▶ [TASK REQUIREMENTS]:
Which lines of the records contain "redhat"? Collect every one of them.
Segment Start: SUPPLIED RECORDS
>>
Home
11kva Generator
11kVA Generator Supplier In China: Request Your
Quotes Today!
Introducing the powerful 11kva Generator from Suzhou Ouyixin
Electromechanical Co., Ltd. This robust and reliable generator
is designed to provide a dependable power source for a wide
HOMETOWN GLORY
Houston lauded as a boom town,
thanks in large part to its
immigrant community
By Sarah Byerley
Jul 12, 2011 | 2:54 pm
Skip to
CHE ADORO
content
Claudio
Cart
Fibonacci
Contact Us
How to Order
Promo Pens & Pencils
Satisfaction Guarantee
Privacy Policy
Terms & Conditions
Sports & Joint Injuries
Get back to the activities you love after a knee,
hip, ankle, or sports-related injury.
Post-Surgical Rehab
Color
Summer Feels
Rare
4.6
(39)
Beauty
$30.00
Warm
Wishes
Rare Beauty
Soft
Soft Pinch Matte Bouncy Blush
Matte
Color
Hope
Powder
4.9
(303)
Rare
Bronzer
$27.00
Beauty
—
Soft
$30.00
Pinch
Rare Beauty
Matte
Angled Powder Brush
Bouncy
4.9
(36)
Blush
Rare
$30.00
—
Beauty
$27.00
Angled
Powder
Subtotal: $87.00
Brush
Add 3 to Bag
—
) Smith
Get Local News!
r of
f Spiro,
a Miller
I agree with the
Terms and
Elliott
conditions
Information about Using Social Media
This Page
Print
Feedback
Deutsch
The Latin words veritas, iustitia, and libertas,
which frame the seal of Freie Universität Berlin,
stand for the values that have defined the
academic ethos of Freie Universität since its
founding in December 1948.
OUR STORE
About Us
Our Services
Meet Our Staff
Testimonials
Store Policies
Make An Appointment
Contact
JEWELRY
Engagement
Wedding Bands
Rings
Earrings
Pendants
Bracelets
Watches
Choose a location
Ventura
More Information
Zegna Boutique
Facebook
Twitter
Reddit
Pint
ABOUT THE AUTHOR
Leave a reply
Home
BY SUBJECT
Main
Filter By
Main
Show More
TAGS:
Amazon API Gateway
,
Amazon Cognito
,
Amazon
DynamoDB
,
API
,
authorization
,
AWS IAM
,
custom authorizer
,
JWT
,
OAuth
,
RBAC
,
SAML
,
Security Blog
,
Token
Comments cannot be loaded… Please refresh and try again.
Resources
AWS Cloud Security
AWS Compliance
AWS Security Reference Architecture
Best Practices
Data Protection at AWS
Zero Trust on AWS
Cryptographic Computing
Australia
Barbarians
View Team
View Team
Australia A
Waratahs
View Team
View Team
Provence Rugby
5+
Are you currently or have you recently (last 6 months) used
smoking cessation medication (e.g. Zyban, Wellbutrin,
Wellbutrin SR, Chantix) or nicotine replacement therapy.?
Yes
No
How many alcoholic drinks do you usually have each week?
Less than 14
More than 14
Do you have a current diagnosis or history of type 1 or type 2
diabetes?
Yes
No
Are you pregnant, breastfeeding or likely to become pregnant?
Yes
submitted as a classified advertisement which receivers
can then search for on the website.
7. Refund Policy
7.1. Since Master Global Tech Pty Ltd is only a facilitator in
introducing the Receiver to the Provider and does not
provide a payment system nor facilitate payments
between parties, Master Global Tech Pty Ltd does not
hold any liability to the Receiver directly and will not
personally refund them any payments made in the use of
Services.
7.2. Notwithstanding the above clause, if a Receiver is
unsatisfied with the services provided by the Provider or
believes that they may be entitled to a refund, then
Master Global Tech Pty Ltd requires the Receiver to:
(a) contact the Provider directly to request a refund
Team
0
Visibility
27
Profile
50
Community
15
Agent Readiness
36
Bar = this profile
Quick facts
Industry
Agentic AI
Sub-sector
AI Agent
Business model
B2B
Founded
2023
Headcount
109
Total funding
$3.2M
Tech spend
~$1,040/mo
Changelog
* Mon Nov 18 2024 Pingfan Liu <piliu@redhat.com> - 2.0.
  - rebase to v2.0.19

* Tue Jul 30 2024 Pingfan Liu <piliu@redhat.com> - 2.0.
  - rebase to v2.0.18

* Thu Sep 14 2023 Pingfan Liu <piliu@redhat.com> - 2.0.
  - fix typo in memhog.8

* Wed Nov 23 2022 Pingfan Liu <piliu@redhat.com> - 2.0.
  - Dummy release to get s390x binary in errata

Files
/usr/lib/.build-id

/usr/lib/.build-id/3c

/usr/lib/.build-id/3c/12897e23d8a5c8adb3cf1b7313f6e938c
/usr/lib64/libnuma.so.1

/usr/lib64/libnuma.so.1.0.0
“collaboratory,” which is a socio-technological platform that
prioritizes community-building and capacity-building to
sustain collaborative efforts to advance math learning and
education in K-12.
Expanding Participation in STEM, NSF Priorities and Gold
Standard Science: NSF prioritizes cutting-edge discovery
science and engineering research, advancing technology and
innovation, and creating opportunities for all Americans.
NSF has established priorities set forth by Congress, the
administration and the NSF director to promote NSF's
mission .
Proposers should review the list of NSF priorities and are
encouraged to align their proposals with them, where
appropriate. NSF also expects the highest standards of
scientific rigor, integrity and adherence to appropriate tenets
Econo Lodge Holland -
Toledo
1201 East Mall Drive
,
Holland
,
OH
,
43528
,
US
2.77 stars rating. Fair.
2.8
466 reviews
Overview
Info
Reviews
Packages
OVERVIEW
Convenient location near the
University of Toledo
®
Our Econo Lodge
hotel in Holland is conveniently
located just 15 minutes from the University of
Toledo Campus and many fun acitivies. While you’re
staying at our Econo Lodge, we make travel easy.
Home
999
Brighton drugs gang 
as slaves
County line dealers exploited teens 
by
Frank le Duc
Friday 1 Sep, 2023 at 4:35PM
Segment End: SUPPLIED RECORDS
▶ [TASK OUTPUT]:
* Mon Nov 18 2024 Pingfan Liu <piliu@redhat.com> - 2.0.
* Tue Jul 30 2024 Pingfan Liu <piliu@redhat.com> - 2.0.
* Thu Sep 14 2023 Pingfan Liu <piliu@redhat.com> - 2.0.
* Wed Nov 23 2022 Pingfan Liu <piliu@redhat.com> - 2.0.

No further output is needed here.